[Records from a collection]
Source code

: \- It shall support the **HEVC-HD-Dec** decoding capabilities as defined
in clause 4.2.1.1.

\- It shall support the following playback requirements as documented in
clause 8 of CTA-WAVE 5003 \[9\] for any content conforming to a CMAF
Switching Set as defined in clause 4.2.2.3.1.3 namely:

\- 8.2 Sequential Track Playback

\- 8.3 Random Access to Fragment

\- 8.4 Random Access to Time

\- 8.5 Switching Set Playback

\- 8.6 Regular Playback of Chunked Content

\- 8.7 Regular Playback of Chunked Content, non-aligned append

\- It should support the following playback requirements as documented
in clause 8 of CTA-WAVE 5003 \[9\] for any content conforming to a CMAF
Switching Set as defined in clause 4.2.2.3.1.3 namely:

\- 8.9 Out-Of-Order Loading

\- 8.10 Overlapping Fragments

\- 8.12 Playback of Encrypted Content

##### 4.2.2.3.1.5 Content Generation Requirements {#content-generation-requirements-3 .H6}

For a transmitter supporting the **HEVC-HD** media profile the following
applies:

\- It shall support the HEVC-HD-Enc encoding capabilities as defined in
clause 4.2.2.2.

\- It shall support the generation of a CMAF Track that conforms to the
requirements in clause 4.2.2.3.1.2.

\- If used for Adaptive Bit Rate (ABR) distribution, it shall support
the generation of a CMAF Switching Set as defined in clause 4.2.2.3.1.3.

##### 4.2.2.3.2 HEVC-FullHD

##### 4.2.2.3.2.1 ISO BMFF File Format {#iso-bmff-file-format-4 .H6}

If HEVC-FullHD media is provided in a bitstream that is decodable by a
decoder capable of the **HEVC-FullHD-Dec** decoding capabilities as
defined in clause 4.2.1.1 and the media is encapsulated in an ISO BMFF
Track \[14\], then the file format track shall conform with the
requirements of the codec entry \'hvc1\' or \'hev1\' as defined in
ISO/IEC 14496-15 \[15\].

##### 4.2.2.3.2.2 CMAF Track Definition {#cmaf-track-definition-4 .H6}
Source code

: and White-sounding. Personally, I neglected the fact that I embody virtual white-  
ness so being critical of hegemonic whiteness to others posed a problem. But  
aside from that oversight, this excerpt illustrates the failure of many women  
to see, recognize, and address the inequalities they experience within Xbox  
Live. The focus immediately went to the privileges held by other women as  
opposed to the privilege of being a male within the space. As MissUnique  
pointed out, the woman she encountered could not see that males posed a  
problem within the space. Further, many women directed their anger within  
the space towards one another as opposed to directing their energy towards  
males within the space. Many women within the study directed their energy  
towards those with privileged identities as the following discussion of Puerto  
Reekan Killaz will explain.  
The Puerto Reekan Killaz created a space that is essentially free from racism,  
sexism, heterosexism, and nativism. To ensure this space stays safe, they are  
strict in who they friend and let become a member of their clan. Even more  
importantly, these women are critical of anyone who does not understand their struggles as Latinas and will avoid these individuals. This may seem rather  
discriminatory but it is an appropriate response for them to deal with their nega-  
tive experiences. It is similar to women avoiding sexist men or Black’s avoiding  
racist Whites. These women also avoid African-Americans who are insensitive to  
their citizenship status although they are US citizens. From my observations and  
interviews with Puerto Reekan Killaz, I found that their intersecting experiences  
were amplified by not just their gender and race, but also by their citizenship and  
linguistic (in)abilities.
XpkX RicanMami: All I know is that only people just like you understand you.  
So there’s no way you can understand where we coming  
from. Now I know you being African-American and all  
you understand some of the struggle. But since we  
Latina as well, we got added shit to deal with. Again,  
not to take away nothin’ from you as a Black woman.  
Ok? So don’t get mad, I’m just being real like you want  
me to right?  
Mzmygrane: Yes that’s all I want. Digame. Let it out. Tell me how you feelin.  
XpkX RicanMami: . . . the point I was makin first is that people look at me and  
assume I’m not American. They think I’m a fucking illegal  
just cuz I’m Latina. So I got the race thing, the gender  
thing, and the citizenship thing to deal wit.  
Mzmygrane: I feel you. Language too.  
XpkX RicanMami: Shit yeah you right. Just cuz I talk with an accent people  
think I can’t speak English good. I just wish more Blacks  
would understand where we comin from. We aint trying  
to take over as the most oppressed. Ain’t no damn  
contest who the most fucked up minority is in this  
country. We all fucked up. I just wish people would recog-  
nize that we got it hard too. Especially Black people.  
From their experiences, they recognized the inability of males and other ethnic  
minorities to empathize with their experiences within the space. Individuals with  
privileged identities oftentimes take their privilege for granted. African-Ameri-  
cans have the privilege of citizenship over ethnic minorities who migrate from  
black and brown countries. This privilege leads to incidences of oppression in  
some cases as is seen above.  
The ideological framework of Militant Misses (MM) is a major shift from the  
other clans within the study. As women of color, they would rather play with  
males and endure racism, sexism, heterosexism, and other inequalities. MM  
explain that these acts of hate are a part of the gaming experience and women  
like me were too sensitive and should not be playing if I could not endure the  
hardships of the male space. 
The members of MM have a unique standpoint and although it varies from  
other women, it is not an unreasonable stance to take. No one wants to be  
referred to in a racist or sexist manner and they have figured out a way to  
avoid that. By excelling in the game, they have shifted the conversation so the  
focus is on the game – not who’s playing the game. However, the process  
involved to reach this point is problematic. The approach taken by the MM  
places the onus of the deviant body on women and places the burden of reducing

EXERCISE AIM:
In the records above, find the line with "If HEVC-FullHD media"; write out exactly that line and each one after it, stopping after the line with "Track \[14\], then".

OUTPUT:
If HEVC-FullHD media is provided in a bitstream that is decodable by a
decoder capable of the **HEVC-FullHD-Dec** decoding capabilities as
defined in clause 4.2.1.1 and the media is encapsulated in an ISO BMFF
Track \[14\], then the file format track shall conform with the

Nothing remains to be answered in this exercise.